I have new hair, why don’t you go look in the mirror and fix your own.   Before you open your mouth and talk about my hair, go and look at yours, and picture it gone.  Then, picture somebody giving you a wig, and saying okay no go back to class.  How would you deal with it?  I don’t mean that in a snotty tone, an honest one.  Because I need help.  Therapist, therapist, therapist.  My deadline is tomorrow.  I need to call that therapist.  I have been saying this for two weeks now.  My computer keyboard and screen don’t talk back.  That is one thing I absolutely adore about them.  My fingers go on auto pilot and my mind goes numb and I type.  I type my inner most thoughts out to the world who will read this.  The world who will read this and learn that our society kind of sucks.  How we have become, and how hippocrytical we are.  People who pretend to understand when they don’t.  I wish more honesty was around sometimes.  I wish people were more blunt.  The wig is a band aid.  The wound is still there.  Bleach white, smooth.  There are some prickly hairs, but come on.  And when people say celebrate the small stuff, I know they are so right but how could they preach to me?  How could they think they have any right to preach that to me?  Sure, when you have a few prickly hairs coming out of your head, I will throw you a huge party with champagne and balloons and a big cake saying “Good for you, your prickles are awesome!” Like no.  Please re think things before you speak.  Especially, let me repeat, especially re think what you are saying to someone who is more hypersensitive because something life changing is going on.  Re think what you would say.  But at the same time, It’s like this lose lose battle because my emotions are crazy rollercoasters that cant be predicted.  I might take a compliment very well one day, and the next, end up crying in the bathroom stall asking my inevitable Why question.  Confession, I have only cried once in the bathroom stall.  Aren’t you proud of me?  I am proud.  Another confession, I ask the inevitable why question a lot.  But the thing is I have a few phony answers to it when other people ask.  Here they are:

1.     It’s autoimmune.  This one is great because not a lot of people know what it means, but people have too much pride usually to actually ask you.  They just sincerely (but really unsincerely) nod their head, and agree with you.  Entertaining.

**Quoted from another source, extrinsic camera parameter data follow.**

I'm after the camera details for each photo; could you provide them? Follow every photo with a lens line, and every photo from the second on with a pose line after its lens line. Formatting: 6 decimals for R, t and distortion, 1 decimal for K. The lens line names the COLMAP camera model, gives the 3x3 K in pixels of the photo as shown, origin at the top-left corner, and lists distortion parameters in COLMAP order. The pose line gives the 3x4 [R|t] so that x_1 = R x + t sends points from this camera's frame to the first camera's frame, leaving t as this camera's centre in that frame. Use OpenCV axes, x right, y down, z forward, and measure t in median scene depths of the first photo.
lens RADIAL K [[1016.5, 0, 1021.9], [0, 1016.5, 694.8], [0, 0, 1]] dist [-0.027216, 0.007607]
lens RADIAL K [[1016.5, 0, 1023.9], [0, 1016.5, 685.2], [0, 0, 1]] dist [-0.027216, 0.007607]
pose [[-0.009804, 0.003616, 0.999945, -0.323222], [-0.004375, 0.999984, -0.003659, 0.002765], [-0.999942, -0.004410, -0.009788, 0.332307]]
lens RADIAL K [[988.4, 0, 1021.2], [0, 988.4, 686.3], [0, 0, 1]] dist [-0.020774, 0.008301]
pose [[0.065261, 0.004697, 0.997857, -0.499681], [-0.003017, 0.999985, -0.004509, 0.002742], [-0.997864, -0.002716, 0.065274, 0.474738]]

2.     I don’t know.  This one is for when I am freaking tired of talking about it.  This usually results in an “At-a boy comment” where someone will say, but on the bright side, you have a lovely face, or some quickly thought out phrase.  So god forbid there is no awkward silence, which would be the most truthful response I think.
3.     It started happening before but now it’s acting up a lot.  This answer usually leads to another why question,so I have started to discontinue this answer. 

Okay on a side note, I have become a bit more angry in the past few journal entries.  I think I should sort out this anger somehow.  How?